Anyone who followed the news over the past eighteen months has at least heard of Edward Snowden and his disclosure of details about the National Security Agency’s operations. Every news cycle seems to contain more information about the agency and how its operations violate the privacy of millions of Americans. We hear about collection of data from cell phones, Internet traffic, and companies being forced to disclose information gathered from their customers. These companies must comply because of rulings from secret courts and they are held to secrecy in the name of national security and antiterrorism. While this seems like a massive problem on its own, government actions make up only a small portion of privacy issues today. Every major online company collects data from its users. Google records everything its customers search for, click on, and read. Facebook tracks user interests both within its own service and on other websites. Many other sites do the same in order to provide better service or show targeted ads. Nothing you, me, or anyone else does on the Internet is private. And the worst part of all of this? Nobody cares.

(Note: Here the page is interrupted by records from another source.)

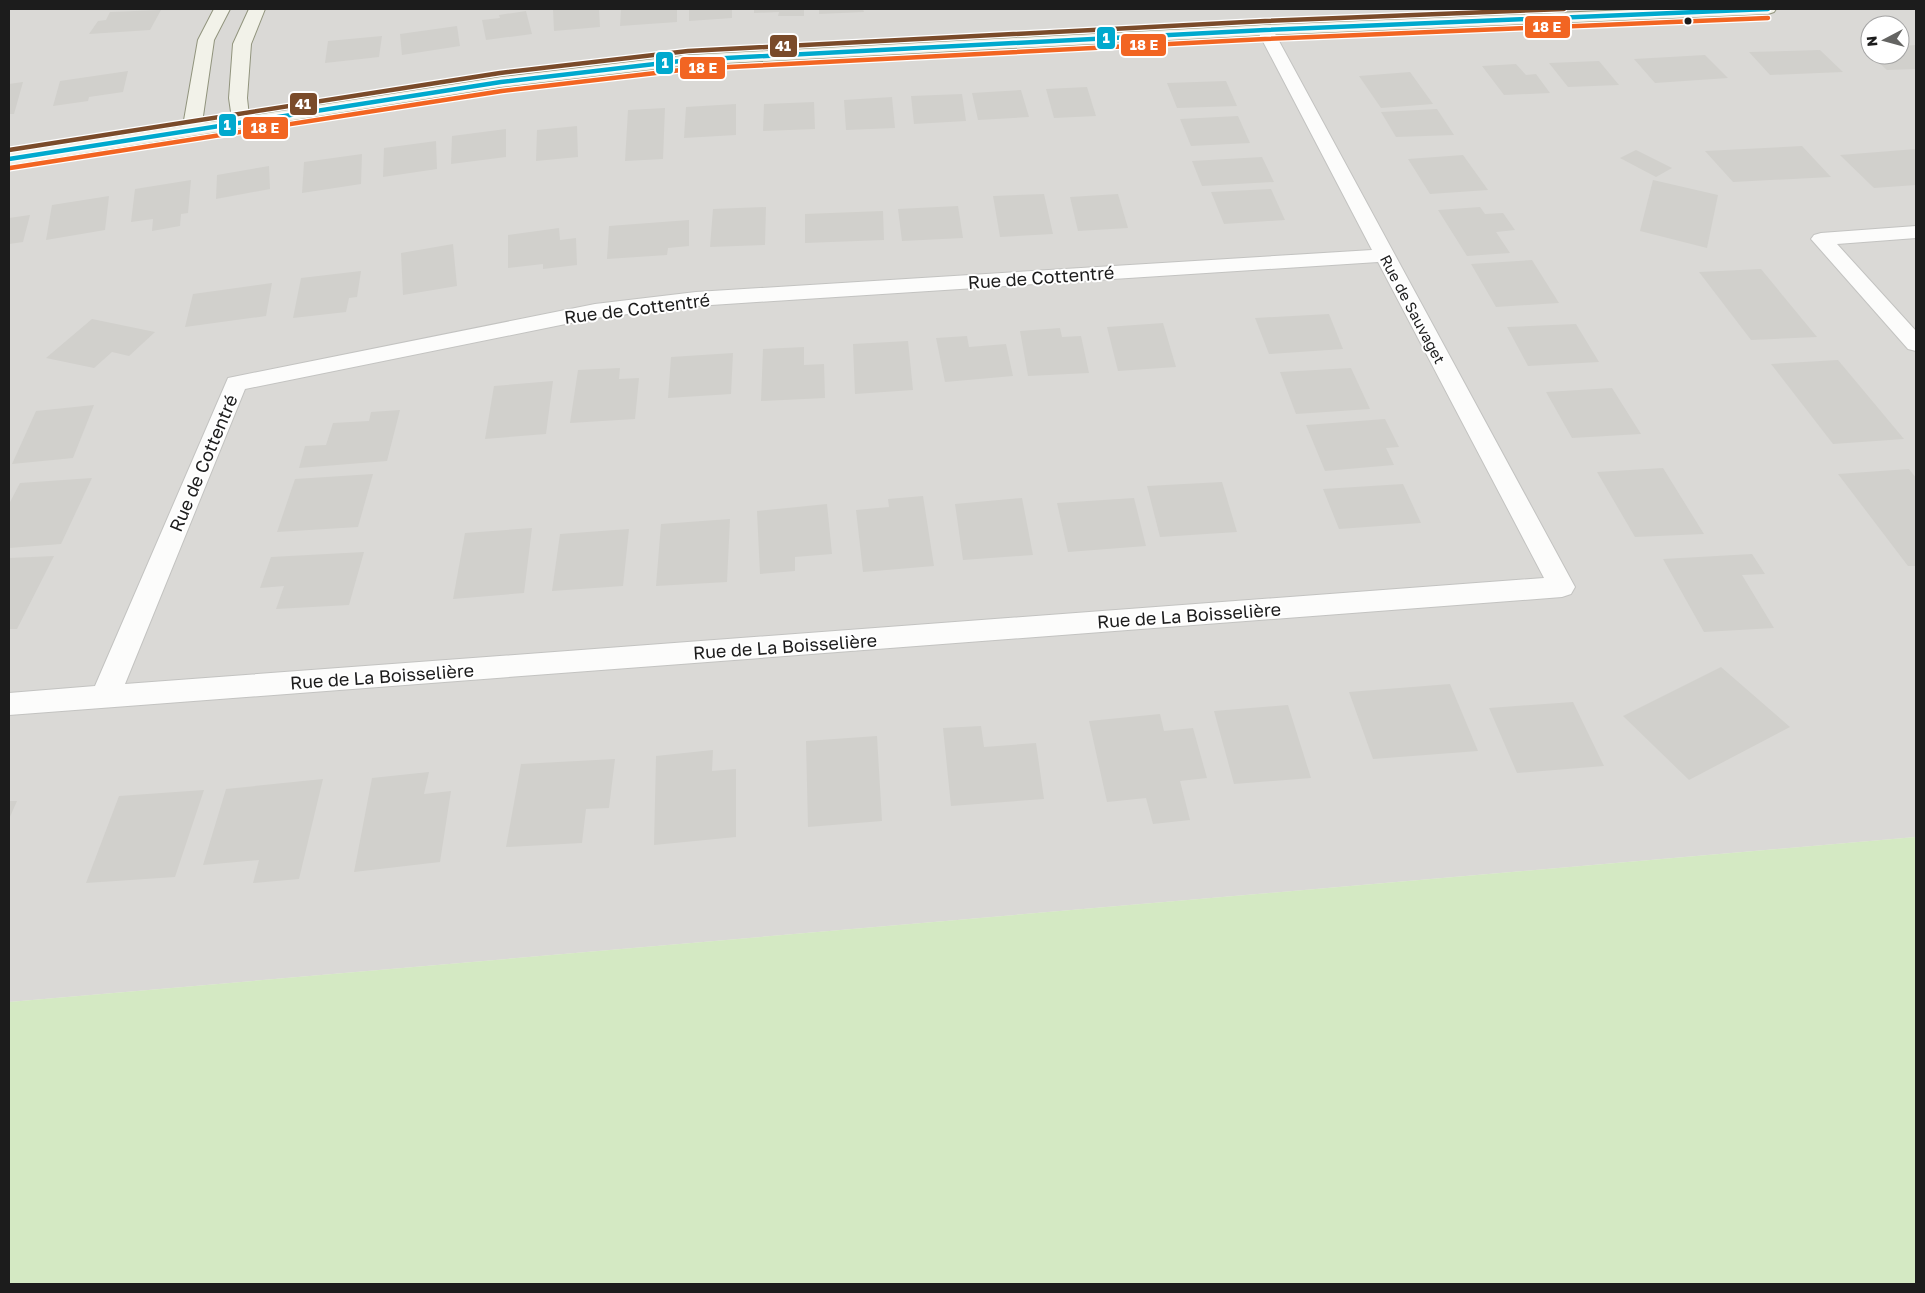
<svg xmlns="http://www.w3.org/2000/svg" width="1925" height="1293" font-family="'Golos Text',sans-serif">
<rect width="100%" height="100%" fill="#ebeae5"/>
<path fill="#dad9d6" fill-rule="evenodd" d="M9 9H1916V837L9 1002ZM1870 25H1900V55H1870Z"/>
<path fill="#d4e9c3" d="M1916 837V1284H9V1002Z"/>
<g fill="#d1d0cc">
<path d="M553 9H599L600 27 554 31Z"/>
<path d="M621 9H677V22L620 26Z"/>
<path d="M689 9H732V18L689 21Z"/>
<path d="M754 9H804V16H778L779 12 754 13Z"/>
<path d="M819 9H863L864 12 819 14Z"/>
<path d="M161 10 150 30 89 34 98 21 106 20 110 12Z"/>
<path d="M526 11 532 34 486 40 482 20 500 18 499 15Z"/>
<path d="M457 26 460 46 402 55 400 34Z"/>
<path d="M382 36 379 57 325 63 328 41Z"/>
<path d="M1916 45V69L1887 70 1871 55H1900V46Z"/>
<path d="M1820 50 1843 72 1770 75 1749 52Z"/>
<path d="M1705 55 1728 78 1655 83 1634 59Z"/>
<path d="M1599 61 1619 85 1568 87 1549 63Z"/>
<path d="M1516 64 1526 75 1536 74 1550 93 1504 95 1482 66Z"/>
<path d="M128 71 123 92 89 97 88 101 53 106 60 81Z"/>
<path d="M1410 72 1433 104 1381 108 1359 76Z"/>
<path d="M1226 81 1237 106 1177 108 1167 83Z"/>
<path d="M23 82 14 114H9V84Z"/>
<path d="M1087 87 1096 116 1054 118 1046 89Z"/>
<path d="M1021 90 1029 117 978 120 972 93Z"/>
<path d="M962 94 966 121 914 124 911 96Z"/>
<path d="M892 97 895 128 846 130 844 100Z"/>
<path d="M814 102 815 129 763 131 764 104Z"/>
<path d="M736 104V135L684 138 686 107Z"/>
<path d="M665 108 663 159 625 161 628 110Z"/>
<path d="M1437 109 1454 135 1396 137 1381 112Z"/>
<path d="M1238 116 1250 143 1191 146 1180 119Z"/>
<path d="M577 126 578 157 536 161 537 130Z"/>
<path d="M506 129V157L451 164 452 136Z"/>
<path d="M436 141 437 169 383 177 384 148Z"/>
<path d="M1802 146 1831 177 1733 182 1705 151Z"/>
<path d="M1916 149V185L1874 188 1840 155Z"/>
<path d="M1636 150 1672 168 1656 177 1620 158Z"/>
<path d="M362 154 361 184 302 193 304 162Z"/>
<path d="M1463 155 1488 190 1430 194 1408 159Z"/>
<path d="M1262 157 1274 182 1202 186 1192 161Z"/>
<path d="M269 166 270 189 216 199 217 175Z"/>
<path d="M191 180 188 213 181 214 180 226 152 231 153 219 131 222 135 189Z"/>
<path d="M1653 180 1718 195 1707 248 1640 231Z"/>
<path d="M1271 189 1285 220 1224 224 1211 192Z"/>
<path d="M1044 194 1053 234 1000 237 993 196Z"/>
<path d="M1118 194 1128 228 1078 231 1070 197Z"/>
<path d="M109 196 105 230 46 240 52 205Z"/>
<path d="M958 206 963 238 902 241 898 209Z"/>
<path d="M766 207 765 245 710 247 713 209Z"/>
<path d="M1480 207 1485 214 1503 213 1515 230 1496 232 1510 253 1467 256 1438 210Z"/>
<path d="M883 211 884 240 805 243V214Z"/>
<path d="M30 215 23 242 9 244V218Z"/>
<path d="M689 220V246L668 248 667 255 607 259 609 226Z"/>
<path d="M559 228 560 240 576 238 577 265 543 269V264L508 268V235Z"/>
<path d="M453 244 457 286 403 295 401 253Z"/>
<path d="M1532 260 1559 303 1496 307 1471 264Z"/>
<path d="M1761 269 1817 337 1751 340 1699 272Z"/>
<path d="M361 271 357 297 349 298 346 312 293 318 301 278Z"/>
<path d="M272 283 266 316 185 327 193 294Z"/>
<path d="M1329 314 1343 349 1269 354 1255 318Z"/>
<path d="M92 319 155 332 129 356 112 352 94 368 46 358Z"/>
<path d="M1163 323 1176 367 1118 371 1107 327Z"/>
<path d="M1576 324 1599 362 1528 366 1507 327Z"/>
<path d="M1060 328 1062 337 1081 336 1089 373 1028 376 1020 331Z"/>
<path d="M967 336 969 347 1006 344 1013 376 945 382 936 338Z"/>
<path d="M908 341 913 390 855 394 853 344Z"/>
<path d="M804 347V365L824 364 825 398 761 401 763 349Z"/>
<path d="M733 353 731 394 668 398 671 357Z"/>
<path d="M1838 360 1904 439 1833 444 1771 364Z"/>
<path d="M620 368 619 379 639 378 635 419 570 423 578 370Z"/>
<path d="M1351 368 1370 409 1296 414 1280 372Z"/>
<path d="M553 381 546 434 485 439 494 386Z"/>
<path d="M1612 388 1641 434 1572 438 1546 392Z"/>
<path d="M94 405 73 458 12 464 36 411Z"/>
<path d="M400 410 387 461 299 468 305 446 326 445 333 423 369 421 371 412Z"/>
<path d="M1385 419 1399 447 1386 448 1394 465 1325 471 1306 425Z"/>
<path d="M1663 468 1704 534 1635 537 1597 472Z"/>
<path d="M1909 469 1916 478V566H1908L1838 474Z"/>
<path d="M373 474 358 527 277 532 295 479Z"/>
<path d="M92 478 61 544 9 548V504L20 483Z"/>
<path d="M1222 482 1237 532 1160 537 1147 486Z"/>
<path d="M1403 484 1421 523 1339 529 1323 489Z"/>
<path d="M923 496 934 566 863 572 856 510 889 507 888 499Z"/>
<path d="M1022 498 1033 555 963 560 955 504Z"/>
<path d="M1134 498 1146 546 1068 552 1057 503Z"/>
<path d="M827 504 832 554 795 557V571L760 574 757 511Z"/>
<path d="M730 519 727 582 656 586 661 524Z"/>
<path d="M532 528 524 593 453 599 465 533Z"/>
<path d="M629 529 623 586 552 591 560 534Z"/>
<path d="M364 552 349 605 276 609 284 586 260 588 271 557Z"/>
<path d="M1752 554 1765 574 1742 575 1774 628 1704 632 1663 559Z"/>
<path d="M54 556 17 629H9V558Z"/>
<path d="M1721 667 1790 727 1689 780 1623 716Z"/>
<path d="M1450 684 1478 751 1373 759 1349 692Z"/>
<path d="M1573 702 1604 766 1517 773 1489 708Z"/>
<path d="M1288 705 1311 778 1234 784 1214 711Z"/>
<path d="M1160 714 1164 731 1193 728 1207 778 1180 781 1190 820 1153 824 1146 798 1107 802 1089 721Z"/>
<path d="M981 726 984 747 1036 743 1044 799 951 806 943 728Z"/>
<path d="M877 736 882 821 808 827 806 741Z"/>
<path d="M713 750 712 771 736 769V837L654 845 656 756Z"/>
<path d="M615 759 609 808 586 809 582 843 506 847 521 764Z"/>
<path d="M429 772 424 794 451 791 440 862 354 872 372 778Z"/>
<path d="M323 779 299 879 253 883 259 860 203 865 226 789Z"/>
<path d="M204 790 175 877 86 883 119 796Z"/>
<path d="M9 801H17L9 819Z"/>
</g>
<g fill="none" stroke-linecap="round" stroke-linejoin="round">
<g stroke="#c3c3c1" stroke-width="2">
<g id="street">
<path d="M1265 25 1271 26 1273 30 1575 587 1571 594 1562 597 9 715V693L95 686 228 378 595 304 696 292 1372 250 1257 30 1259 26ZM1378 262 1544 578 125 684 245 389 595 318 696 306Z"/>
<path d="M1916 226V238L1837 244 1916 331V351L1908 349 1811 239 1814 235 1821 233Z"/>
</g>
</g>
<g stroke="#91947d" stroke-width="2">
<path id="secondary" d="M214 9H230L214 40 202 123 232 119 229 98 233 44 249 9H265L251 44 247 98 249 116 501 77 689 55 1265 25 1655 9H1776L1774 12 1768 14 1265 35 689 65 501 87 9 165V153L183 126 198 40Z"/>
</g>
<use href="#street" fill="#fcfcfb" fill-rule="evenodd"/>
<use href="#secondary" fill="#f2f2e9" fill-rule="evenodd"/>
<g stroke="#fff" stroke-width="7">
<path id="bus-1" d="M9 159 501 82 689 60 1265 30 1768 9"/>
</g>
<g stroke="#fff" stroke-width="7">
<path id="bus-2" d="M10 168 502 91 690 69 1265 39 1768 18"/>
</g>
<g stroke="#fff" stroke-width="7">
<path id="bus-3" d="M9 150 500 73 688 51 1265 21 1564 9"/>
</g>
<use href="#bus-1" stroke="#00a9ce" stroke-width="4.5"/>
<use href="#bus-2" stroke="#f26522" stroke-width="4.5"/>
<use href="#bus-3" stroke="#7a4b2a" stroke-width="4.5"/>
</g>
<circle fill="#1c1c1c" stroke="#fff" stroke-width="2" cx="1688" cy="21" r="4.5"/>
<g text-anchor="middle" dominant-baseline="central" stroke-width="4" stroke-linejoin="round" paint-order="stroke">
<g font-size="15" fill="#1c1c1c" stroke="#fff">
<text transform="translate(1413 309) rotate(62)">Rue de Sauvaget</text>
</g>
<g font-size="18" fill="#1c1c1c" stroke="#fff">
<text transform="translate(1041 277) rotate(-4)">Rue de Cottentré</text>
<text transform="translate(637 308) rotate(-7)">Rue de Cottentré</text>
<text transform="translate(203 463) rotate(-67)">Rue de Cottentré</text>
<text transform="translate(1189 615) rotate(-4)">Rue de La Boisselière</text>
<text transform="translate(785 646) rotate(-4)">Rue de La Boisselière</text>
<text transform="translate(382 676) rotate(-4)">Rue de La Boisselière</text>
</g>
</g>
<g stroke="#fff" stroke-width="2">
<rect x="1524" y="15" width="47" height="24" rx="5" fill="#f26522"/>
<rect x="1096" y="26" width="20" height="24" rx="5" fill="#00a9ce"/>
<rect x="1120" y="33" width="47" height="24" rx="5" fill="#f26522"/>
<rect x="769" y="34" width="29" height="24" rx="5" fill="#7a4b2a"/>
<rect x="655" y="51" width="19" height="24" rx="5" fill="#00a9ce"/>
<rect x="679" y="56" width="47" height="24" rx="5" fill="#f26522"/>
<rect x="289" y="92" width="29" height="24" rx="5" fill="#7a4b2a"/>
<rect x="218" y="113" width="19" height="24" rx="5" fill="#00a9ce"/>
<rect x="242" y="116" width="47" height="24" rx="5" fill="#f26522"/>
</g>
<g font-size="14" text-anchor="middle" font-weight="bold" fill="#fff">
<text x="1547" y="32">18 E</text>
<text x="1106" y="43">1</text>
<text x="1144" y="50">18 E</text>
<text x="783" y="51">41</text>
<text x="665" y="68">1</text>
<text x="703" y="73">18 E</text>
<text x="303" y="109">41</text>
<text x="227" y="130">1</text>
<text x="265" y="133">18 E</text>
</g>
<rect width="1925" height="1293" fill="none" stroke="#1c1c1c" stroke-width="20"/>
<g transform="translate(1885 40) rotate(264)"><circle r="24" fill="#ffffff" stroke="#a4a4a4"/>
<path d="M0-4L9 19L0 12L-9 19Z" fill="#646462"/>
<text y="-8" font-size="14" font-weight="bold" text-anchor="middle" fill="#1c1c1c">N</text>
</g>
</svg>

When most people hear about privacy issues they shrug them off, asking, “Why should I care if I have nothing to hide?” This attitude is what I want to change. I want people to care about their privacy again. Twenty years ago most people would have been appalled if everyone they knew (and in many cases, people they don’t) could look into their daily lives and see where they were and what they were doing at any given time. Today, we post everything we do on Facebook, Twitter, or Instagram. We willfully give all of our personal information to Google, Facebook, Apple, and Microsoft. We look the other way when we hear about the government invading our privacy.

I must admit I am a hypocrite. I am a Facebook user, I have an Android phone, and I use Gmail. All three of those things involve sending large amounts of personal information to outside companies. Why do I do this while I write so strongly about privacy? My answer is simple and is the same answer you would hear from many other people. I trade some of my privacy for the convenience of using these services. Obviously people aren’t going to completely stop using products that collect data, and frankly this is nearly impossible. I believe businesses should strive for a business model that doesn’t need information from its users so that their users can trust them. If people start to care about their privacy and privacy-minded corporations start to pop up the former will be drawn to the latter and other groups will lose out. I know this is a monumental task but I feel it is possible.

Sam was right when he said privacy would be the focus of the next two decades. What I didn’t tell you is that quote is from an episode that aired in 1999. When the episode aired, the World Wide Web was only ten years old, Facebook, MySpace, and Twitter didn’t exist, and Google was less than a year old. Fifteen years later Sam is still right and it looks like the situation will have to get worse before it gets better, but we still have five years left. Think of what we can accomplish in five years if we make privacy a priority.